End of Life Decisions

I am not sure who wrote this but it is very touching.

My Living Will — Last night my kids and I were sitting in the living room and I said to them, “I never want to live in a vegetative state, dependent on machines and fluid from a bottle.  If that ever happens, just pull the plug.”    They got up, unplugged the computer and threw out my wine.  The little bastards.

This week, my plan was take a deeper look at nutrition, with advice on how to efficiently read labels, some suggestions about getting a healthy variety in your meals and supplements that are worth considering.  Then, I went away skiing for the weekend and had a very monochromatic diet.  Looking back, it seems I ate and drank only red food products.  It was unintentional, although red does happen to be my favorite color.  After three days of red wine, red meat and ketchup-doused, unrecognizable finger food, I cannot stomach the hypocrisy of preaching about nutrition.  My plan is to try harder this week and actually have some well-researched information for you next week.

I like to keep YesFive light but don’t think I can fail to mention the tragedy that took place at Windham mountain, where we skied this weekend.  An eighteen year old girl lost control on a trail, careened into a ravine and then lost her life.  Eighteen – a lifetime ahead of her – gone in an instant.  Reportedly, she was a beginner and perhaps was on a trail too difficult for her.  I learned that she was not wearing a helmet.  I am not sure it would have mattered and it certainly does not matter to her family now.  Life is so very fragile, so very precious.  Undoubtedly, it is more comfortable to go through life not thinking about the end — more comfortable but careless.  You should have a plan.  There are two certainties in life.  The first is, if you mix tequila and cheap wine, you will get sick.  The second is, we are all going to die.

Today, some terminology.

1.  DNR – Do Not Resuscitate.  If you are in a hospital, you may see these signs over the beds of certain patients. When patients have a terminal illness or are elderly, they can choose to be DNR.  This means that if they suffer an event, like a stroke or cardiac arrest, health care personnel will not intervene to try to bring them back.  It does not mean that they will not receive the best treatment while they are alive.

2.  Pulling the plug – This is one of my least favorite terms.  Doesn’t it have an awfully, easy sound to it?  People use it all the time to mean “just let me die.”  In its most literal usage, it describes the withdrawal of means (usually respirators) that are keeping a patient alive.  I have pulled the plug so to speak and believe me, it is a lot different than unplugging the toaster.

3.  Advanced directives – legal documents that allow you to choose your end-of-life care ahead of time, before you are incapacitated and cannot convey your wishes.

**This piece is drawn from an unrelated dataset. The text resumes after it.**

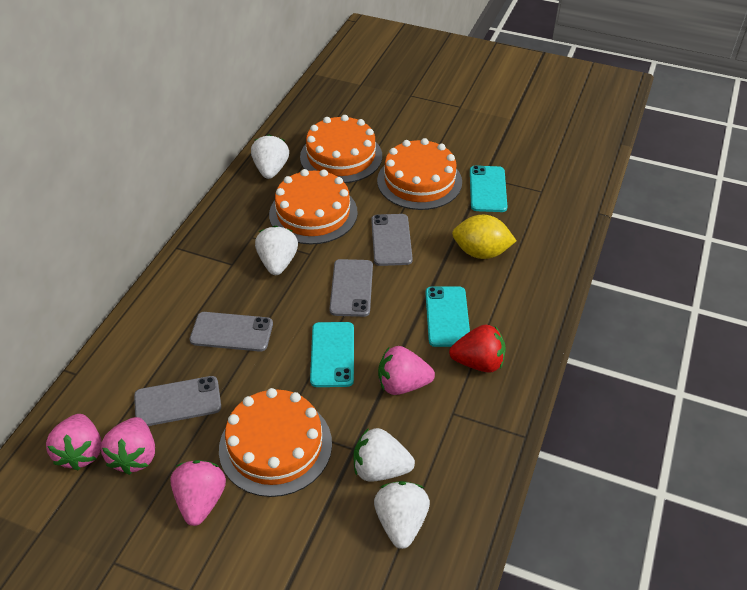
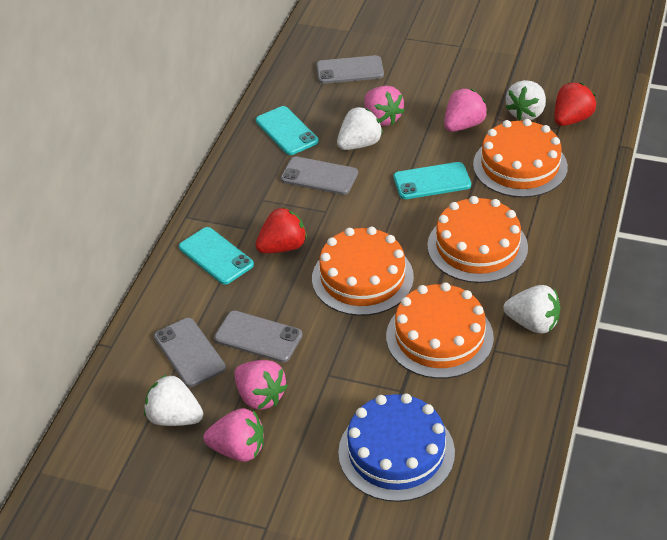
blue cake: none = 0 -> [338,393,455,502] = 1
red strawberry: [449,325,506,373] = 1 -> [255,207,307,253] [554,83,596,126] = 2
yellow lemon: [452,215,516,259] = 1 -> none = 0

4.  Living will – this is one type of advanced directive.  It is written and can be as specific as you would like it to be.  It addresses what kinds of treatments you would want and what kinds you would refuse if you were able.  It can document your feeling about organ donation.  It will only be used if you cannot speak for yourself and you are in a situation that is deemed, by medical professionals, to be terminal.  For instance, if you get into an accident, everything will be done, that can be done, to save you.  Your living will would only come into effect if there was no hope for survival.

5.  Health care proxy – A person who you designate to make decisions for you in the event that you cannot make your own wishes known.

Last year, 38 people died in skiing/snowboarding accidents.  This past Sunday, the sport took the life of 18-year old Erin Clare Malloy-McArdle.  It is an activity that I enjoy taking part in, one that I hope my children will continue to love.  Facing the fact that we are vulnerable may be something you would like to avoid but it is something that we all, unfortunately, need to address.  Tomorrow, my argument for why you and the people you care about should spend some time thinking and talking about the end of your life.  Today, if you have a moment, please send a thought or a prayer out for the family of Erin Malloy-McArdle.